Howard Marks

Howard Marks

All investors look for gains, but the best investors look at risks, too. The mediocre and underperforming investors are definitely aware of the risks of downfalls, but their approach to risk is uneven. When markets are bearish, risk is a bigger consideration; when markets are bullish, worries about risk fall to the background while returns become the central focal point.

Due to the cyclical nature of markets, mediocre investors’ focus on risks will be cyclical as well, so tracking these investors’ concerns about risk is a great indicator of what is going to happen in the market. Looking for amateur investors’ perceptions of the risks in the market vis-a-vis the potential rewards of the market is a great way of spotting bears on the horizon.

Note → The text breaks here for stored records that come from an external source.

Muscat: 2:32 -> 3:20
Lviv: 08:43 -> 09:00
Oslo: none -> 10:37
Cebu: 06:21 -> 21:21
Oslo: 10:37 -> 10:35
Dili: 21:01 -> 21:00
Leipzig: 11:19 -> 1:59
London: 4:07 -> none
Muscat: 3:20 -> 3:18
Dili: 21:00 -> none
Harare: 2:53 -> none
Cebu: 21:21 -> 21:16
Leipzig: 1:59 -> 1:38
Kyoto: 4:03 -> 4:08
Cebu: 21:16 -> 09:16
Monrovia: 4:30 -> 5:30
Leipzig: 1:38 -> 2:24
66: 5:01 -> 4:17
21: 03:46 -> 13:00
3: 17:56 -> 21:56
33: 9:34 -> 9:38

Howard Marks discusses the phenomenon in his recent memo, which is worth reading carefully in its entirety. There are three main points to take away from Marks’s memo:

  1. Risk aversion remains, and we aren’t at 2006-2007 levels of euphoria. While Marks identifies some clear signs of frothiness, such as Twitter’s (TWTR) recent iPO, gains in low-grade bonds, and the growth of riskier derivatives in the credit market, he emphasizes that uncertainty is still present enough to suggest that we are not at the high of the market. Cab drivers aren’t handing stock tips to passengers quite yet.
  2. We are in an experimental market where asset appreciation is driven by a growth in the monetary supply and low interest rates. True to form, Marks avoids the polemical, politicized responses to QE and Fed responses to liquidity traps, and simply asks the question: “Can low interest rates and high levels of money creation return economic growth rates to previous levels?” As Marks says, the evidence is mixed. We don’t know how this is going to impact stocks, and so it is a systemic risk factor.
  3. Investors are becoming more risk tolerant. We are not at the stage in the market where people are seriously saying that there is no way to lose as long as you are in stocks, but we are approaching that point. It may take a few years, but it seems that we have definitely gone from growing more worried about risk to being more tolerant of risk.

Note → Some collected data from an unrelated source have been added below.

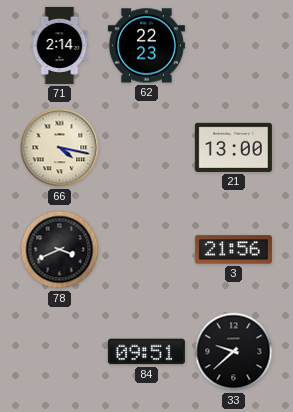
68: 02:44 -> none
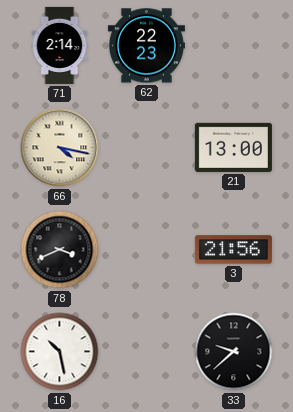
16: none -> 10:28
84: 09:51 -> none
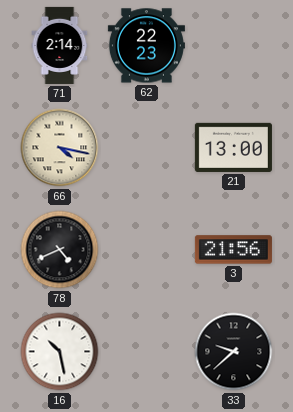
78: 3:41 -> 4:41
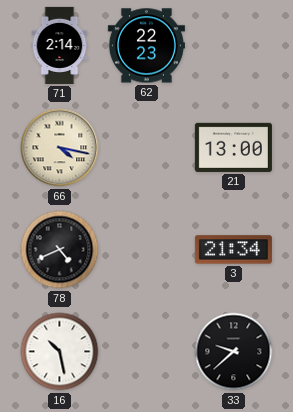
3: 21:56 -> 21:34
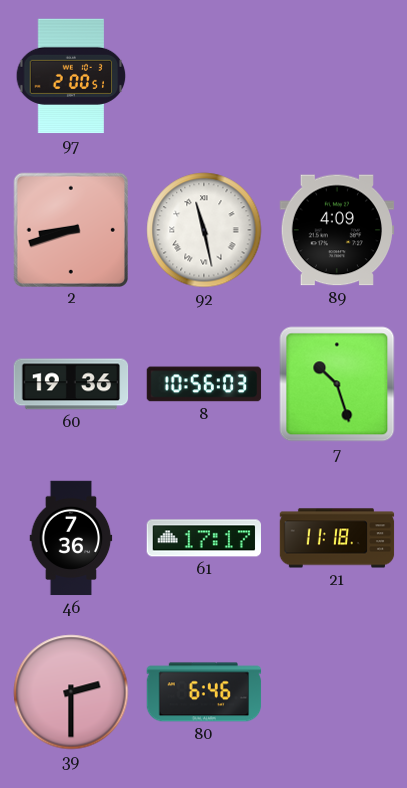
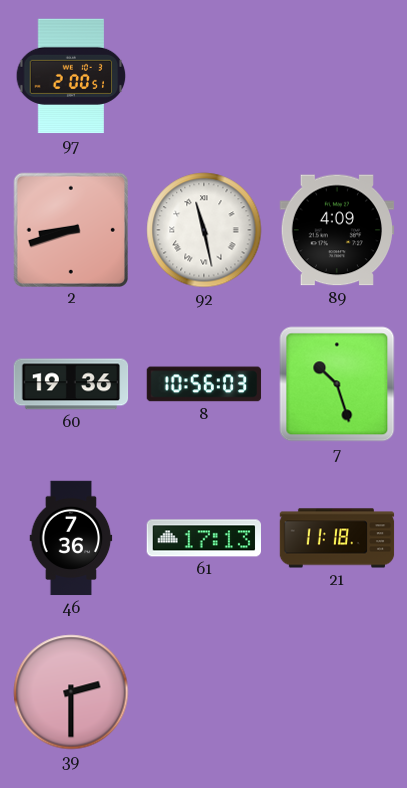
61: 17:17 -> 17:13
80: 6:46 -> none
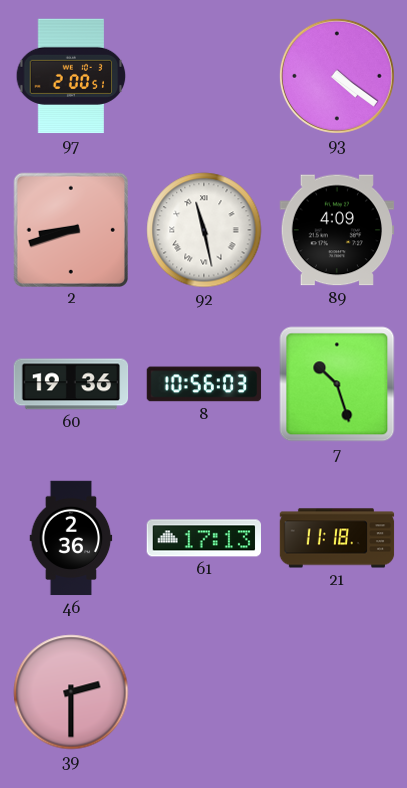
93: none -> 4:21
46: 7:36 -> 2:36
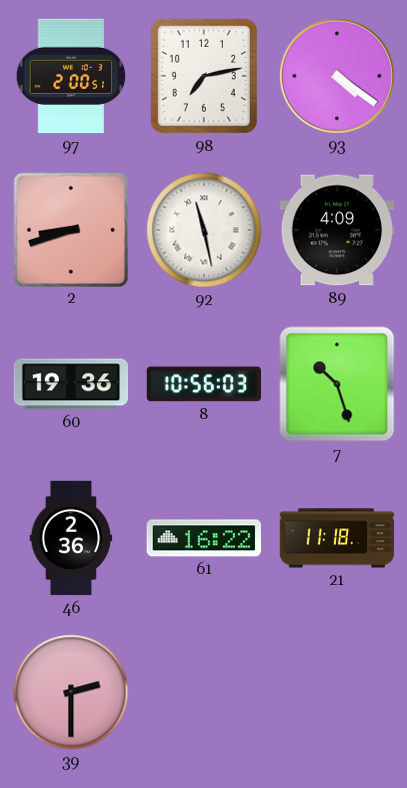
98: none -> 7:13
61: 17:13 -> 16:22
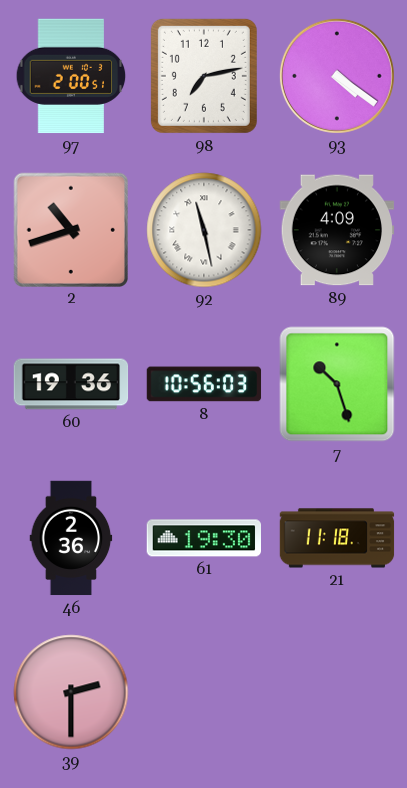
2: 8:42 -> 10:42
61: 16:22 -> 19:30
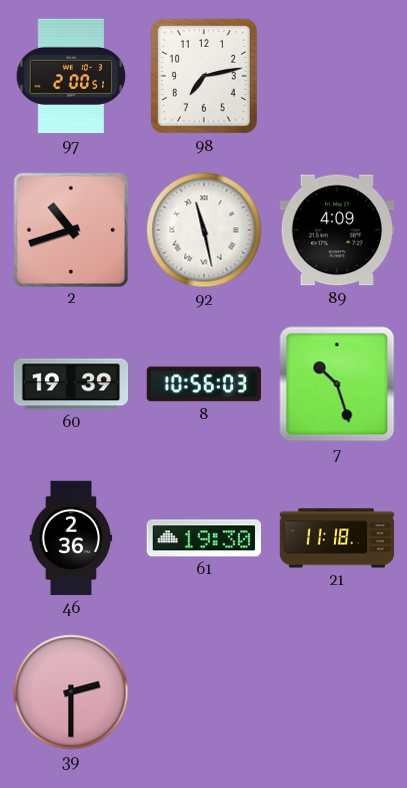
93: 4:21 -> none
60: 19:36 -> 19:39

Marks’ conclusion is very much common sense:

“In short, it’s my belief that when investors take on added risks – whether because of increased optimism or because they’re coerced to do so (as now) – they often forget to apply the caution they should. That’s bad for them. But if we’re not cognizant of the implications, it can also be bad for the rest of us.”

Of course, Marks is completely correct, but it’s something that daytraders, retirees, and retail investors don’t want to hear. The best of them want to see their capital grow and the worst of them want to get rich quick, and they will use whatever tools they have—penny stocks, investing on technicals only, speculating on prices instead of investing in fundamentals—to beat the market. Of course, in the long run, they will lose if they don’t get out while they’re still ahead before it’s too late.

For institutional investors, Marks’ words are well worth heeding. The long-term investor whose mandate is to provide risk-adjusted returns on a long time horizon needs to start modeling for the inevitable crash that follows a period of irrational exuberance. Fortunately, 2008 provides plenty of data to model on.